Fiber- Should be from good real plant sources not cellulose which can be from wood pulp even though they can list it as vegetable fiber. Not a source of fiber you would choose to eat if you had a choice.

Chemical additives- words with any number, for color, for freshness, for taste, preservative should be a SOS for an unnatural product.

Nutrition facts – making the deception complete- This is the part of the label with the percentages of RDA ingredients. The real facts are in the small print ingredients and very small print the asterisk

Oil is fat . Good bad or otherwise, plain and simple. It does not add any food value to the package. What is the percentage of saturated to unsaturated. Unsaturated is better. Select as little saturated as possible. Really want to keep the number for processed foods to 3 gm. There are a number of natural real foods with high fat but these are whole plant foods with unsaturated fat.
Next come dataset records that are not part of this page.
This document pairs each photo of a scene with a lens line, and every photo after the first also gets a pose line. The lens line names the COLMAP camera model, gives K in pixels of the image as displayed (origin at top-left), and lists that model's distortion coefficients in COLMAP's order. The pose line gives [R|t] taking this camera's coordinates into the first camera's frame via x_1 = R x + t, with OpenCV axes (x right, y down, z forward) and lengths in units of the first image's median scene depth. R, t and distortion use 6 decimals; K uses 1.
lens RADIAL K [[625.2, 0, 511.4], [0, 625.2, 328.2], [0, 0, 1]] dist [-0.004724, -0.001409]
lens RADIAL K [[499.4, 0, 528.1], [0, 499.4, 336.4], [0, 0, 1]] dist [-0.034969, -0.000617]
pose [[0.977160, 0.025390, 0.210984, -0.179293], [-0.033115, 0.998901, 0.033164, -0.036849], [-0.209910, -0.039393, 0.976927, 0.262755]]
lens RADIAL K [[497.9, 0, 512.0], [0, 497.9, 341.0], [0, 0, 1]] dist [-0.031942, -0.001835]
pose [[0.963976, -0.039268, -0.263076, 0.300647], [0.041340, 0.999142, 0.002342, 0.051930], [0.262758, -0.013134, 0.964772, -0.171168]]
Salt or sodium, The lower the better on the package. As close to zero as possible but shoot for under 100 or less at least. The daily allowance sodium has been moved to 1500 from 2,000 for optimal health. Add it up per serving size. Products often have upwards of 500 mg per serving using salt as a preservative and to hide processed unnatural flavors.
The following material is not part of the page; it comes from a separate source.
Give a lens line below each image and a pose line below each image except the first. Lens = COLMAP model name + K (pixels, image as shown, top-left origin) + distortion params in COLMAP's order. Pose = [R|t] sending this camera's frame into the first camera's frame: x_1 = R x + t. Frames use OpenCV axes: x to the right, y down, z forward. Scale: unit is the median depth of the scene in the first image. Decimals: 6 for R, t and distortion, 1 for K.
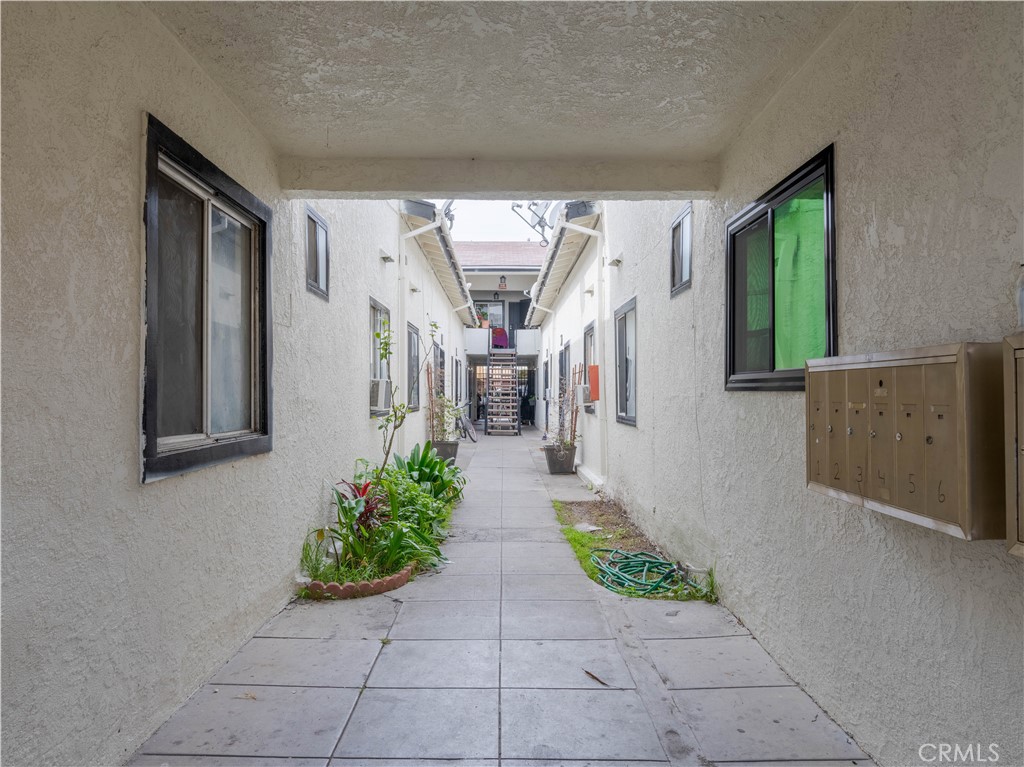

Sugar- cane sugar, brown sugar, sweeteners, chemicals sugar substitutes. Want no added sugar. Actually would prefer for the sugar number to reflect only the natural sugar in the food itself. For instance fruit sugar from the fruit itself will account for the grams of sugar let’s say an apple has natural fructose or fruit sugar, but the label will not say any other sugar added by not saying cane sugar, or natural brown sugar etc..Sweetened with fruit juice with a low sugar number 3-5 gm is an acceptable form of sugar added.

Protein- the recommended daily allowance is 56 gram of protein for  a man and 46 grams of protein for a woman in a day. ( Even though many health experts recommend less) The number here is not particularly helpful without knowing the source. Not all protein is the same or healthy.

Fiber – good sources of natural fiber have at least 3- 5 gm of fiber. The source, see above, will be crucial.

Cholesterol- related to the fat, a new notation on the box, convincing you the product is healthy if it does not have direct cholesterol. But your body can still turn fats and oils into cholesterol. So this number has very little value other than marketing. Low cholesterol is not synonymous with healthy.

Potassium – is good for many of your body function especially heart and blood vessels but the best source if from natural food.The number on processed food is not very important.

Carbohydrates- another new catch phrase for health. The number does not indicate anything of significance. There are good and bad carbs. Equating the absolute number with any reason to buy a package is not meaningful

Portion size. Listed at the very top of the nutrition facts is crucial in understanding how many calories per serving or how much fat or protein for a meal. The portion size could be only 1/4 or 1/2  of what you perceive as a serving  How many nutrients , calories, fat per the real serving size is what counts.

Vitamin fortified-how do they do this . Are these vitamins necessary for your health. Is the form in this package even useful for you or healthy for that matter? . Wouldn’t it be better to get these vitamins from real fruits and vegetables?

HealthfulMD message : In this constantly changing battle with packaging information it is difficult to tell what is really healthy for you and your family. The only true way to make sure what you put in your mouth has not been altered , modified, or preserved it to buy real foods and organic products as much as possible. Once a food source passes through factory processing of any sort the name change game begins and you are playing poker with altered “food products”. Make sure you use due diligence in selecting any food you purchase.